- Pitcher
- Born: February 15, 1943 (age 83) Wayne, Michigan, U.S.
- Batted: LeftThrew: Left

MLB debut
- October 2, 1965, for the Houston Astros

Last MLB appearance
- August 4, 1966, for the Houston Astros

MLB statistics
- Win–loss record: 0–1
- Earned run average: 8.10
- Strikeouts: 1
- Stats at Baseball Reference

Teams
- Houston Astros (1965–1966);

= Don Arlich =

American baseball player (born 1943)

Donald Louis Arlich (born February 15, 1943) is an American former professional baseball player whose career spanned nine seasons, including parts of two in Major League Baseball with the Houston Astros in 1965 and 1966. During his major league career, Arlich compiled a record of 0–1 with an 8.10 earned run average (ERA) in eight games, one start. He also played in the minor leagues with the Class-A Jacksonville Jets; the Class-B, and later Class-A Durham Bulls; the Double-A San Antonio Bullets; the Double-A Amarillo Sonics; the Triple-A Oklahoma City 89ers; the Double-A Austin Braves; and the Triple-A Richmond Braves. While in the minors, Arlich compiled a record of 45–48 with a 3.86 ERA in 221 games, 107 starts.

==Professional career==

===Houston Colt .45s/Astros===
Arlich signed with the Houston Colt .45s as an amateur free agent in 1961. They signed him from North St. Paul High School in St. Paul, Minnesota and he received a signing bonus of US$45,000 after joining the organization. During his first season in the minor leagues, he played with the Jacksonville Jets, who were members of the Class-A South Atlantic League. On the season, Arlich went 1–2 with a 7.00 earned run average (ERA) in seven games, five starts. In 1962, he played with the Class-B Durham Bulls, who were members of the Carolina League. With the Bulls that season, Arlich went 3–3 with a 4.09 ERA, two complete games and 29 strikeouts in six games, all starts. Arlich continued playing with the Bulls in 1963, who were now re-classified as a Class-A team. On the season, Arlich went 10–7 with a 4.05 ERA in 24 games, all starts.

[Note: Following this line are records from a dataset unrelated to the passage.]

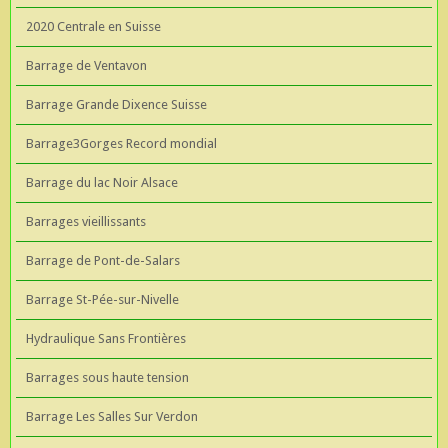
2020 Centrale en Suisse
Barrage de Ventavon
Barrage Grande Dixence Suisse
Barrage3Gorges Record mondial
Barrage du lac Noir Alsace
Barrages vieillissants
Barrage de Pont-de-Salars
Barrage St-Pée-sur-Nivelle
Hydraulique Sans Frontières
Barrages sous haute tension
Barrage Les Salles Sur Verdon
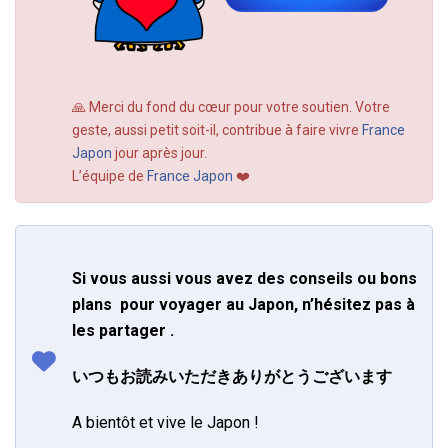
🙏 Merci du fond du cœur pour votre soutien. Votre
geste, aussi petit soit-il, contribue à faire vivre
France
Japon
jour après jour.
L’équipe de
France Japon
❤️
Si vous aussi vous avez des conseils ou bons
plans pour voyager au Japon, n’hésitez pas à
les partager .
いつもお読みいただきありがとうございます
A bientôt et vive le Japon !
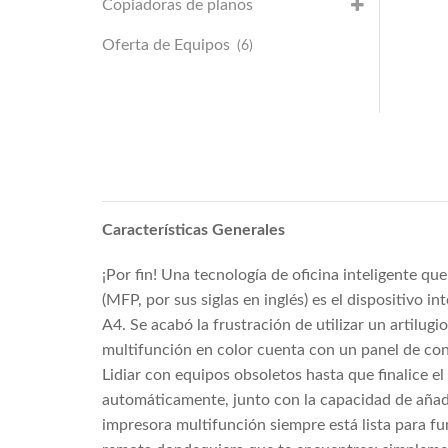
Copiadoras de planos
Oferta de Equipos
(6)
Características Generales
¡Por fin! Una tecnología de oficina inteligente q
(MFP, por sus siglas en inglés) es el dispositivo
A4. Se acabó la frustración de utilizar un artilu
multifunción en color cuenta con un panel de contr
Lidiar con equipos obsoletos hasta que finalice e
automáticamente, junto con la capacidad de añadi
impresora multifunción siempre está lista para f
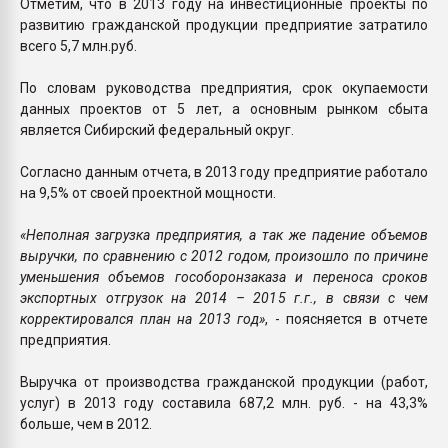
Отметим, что в 2013 году на инвестиционные проекты по
развитию гражданской продукции предприятие затратило
всего 5,7 млн.руб.
По словам руководства предприятия, срок окупаемости
данных проектов от 5 лет, а основным рынком сбыта
является Сибирский федеральный округ.
Согласно данным отчета, в 2013 году предприятие работало
на 9,5% от своей проектной мощности.
«Неполная загрузка предприятия, а так же падение объемов
выручки, по сравнению с 2012 годом, произошло по причине
уменьшения объемов гособоронзаказа и переноса сроков
экспортных отгрузок на 2014 – 2015 г.г., в связи с чем
корректировался план на 2013 год»
, - поясняется в отчете
предприятия.
Выручка от производства гражданской продукции (работ,
услуг) в 2013 году составила 687,2 млн. руб. - на 43,3%
больше, чем в 2012.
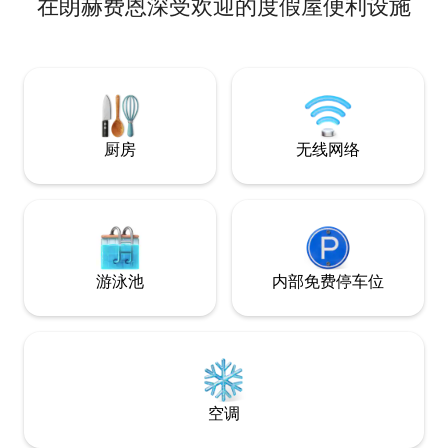
在朗赫费恩深受欢迎的度假屋便利设施
鸟儿的鸣叫，树木
距离艺术小镇Oot
邻最美丽的自然保
徒步路线。 我们的小屋适合2人入住（最多
可容纳4人）。 您
给我们发消息。
厨房
无线网络
游泳池
内部免费停车位
空调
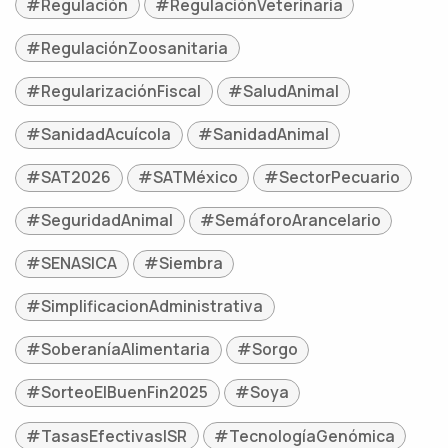
#Regulación
#RegulaciónVeterinaria
#RegulaciónZoosanitaria
#RegularizaciónFiscal
#SaludAnimal
#SanidadAcuícola
#SanidadAnimal
#SAT2026
#SATMéxico
#SectorPecuario
#SeguridadAnimal
#SemáforoArancelario
#SENASICA
#Siembra
#SimplificacionAdministrativa
#SoberaníaAlimentaria
#Sorgo
#SorteoElBuenFin2025
#Soya
#TasasEfectivasISR
#TecnologíaGenómica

In 1964, the Houston Colt .45s assigned Arlich to their Double-A affiliate, the San Antonio Bullets. During the season, he compiled a record of 7–3 with a 3.00 ERA and 79 strikeouts in 27 games, 15 starts. In 1965, the Colt .45s changed their name to the "Astros" and assigned Arlich to the Double-A Amarillo Sonics of the Texas League. In the minors that season, Arlich compiled a record of 8–8 with a 3.45 ERA and 125 strikeouts in 33 games, 23 starts. He also made his first career appearance in Major League Baseball that season on October 2, the 161^{th} game of the season. In that game, Arlich pitched six innings; giving-up five hits; two runs, both earned; and one walk against the St. Louis Cardinals.

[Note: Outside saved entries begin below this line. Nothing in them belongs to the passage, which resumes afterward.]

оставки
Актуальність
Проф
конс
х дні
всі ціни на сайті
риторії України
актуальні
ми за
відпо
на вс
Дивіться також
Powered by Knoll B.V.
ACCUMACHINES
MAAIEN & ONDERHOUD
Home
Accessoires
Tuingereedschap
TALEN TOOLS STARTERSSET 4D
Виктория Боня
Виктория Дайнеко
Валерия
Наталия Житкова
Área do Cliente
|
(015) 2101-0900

Arlich began the 1966 season in the minors, but would later make appearances in the majors. During his time in the minors that season, he played with the Triple-A Oklahoma City 89ers and went 6–10 with a 4.41 ERA and 72 strikeouts in 29 games, 17 starts. In July of that year, the Astros called Arlich up to the majors after they released pitcher Robin Roberts. Arlich pitched in his first game of the season on July 9, against the St. Louis Cardinals. In one inning relief during that game, he gave-up no hits or runs. He got his first career major league loss on July 20, against the Philadelphia Phillies. In that game, he also got his first and only major league strikeout. Arlich made his last appearance in Major League Baseball that season on August 4, against the Philadelphia Phillies. He started the 1967 season in the Astros minor league organization with the Double-A Amarillo Sonics.

===Atlanta Braves===
During the 1967 season, Arlich joined the Atlanta Braves organization, playing for their Double-A affiliate, the Austin Braves of the Texas League. Between the two teams in both the Braves and Houston Astros organizations, he compiled a record of 3–7 with a 3.22 ERA and 65 strikeouts in 29 games, 14 starts. In 1968, the Braves assigned Arlich to the Richmond Braves, who were members of the Triple-A International League. He went 5–6 that season with a 4.06 ERA and 49 strikeouts in 42 games, all but one of which were in relief. Arlich continued playing with Richmond in 1969, the season that would prove to be his last as a professional baseball player. On the season, Arlich went 2–2 with a 4.42 ERA, two saves and 33 strikeouts in 24 games, all but two of which were in relief.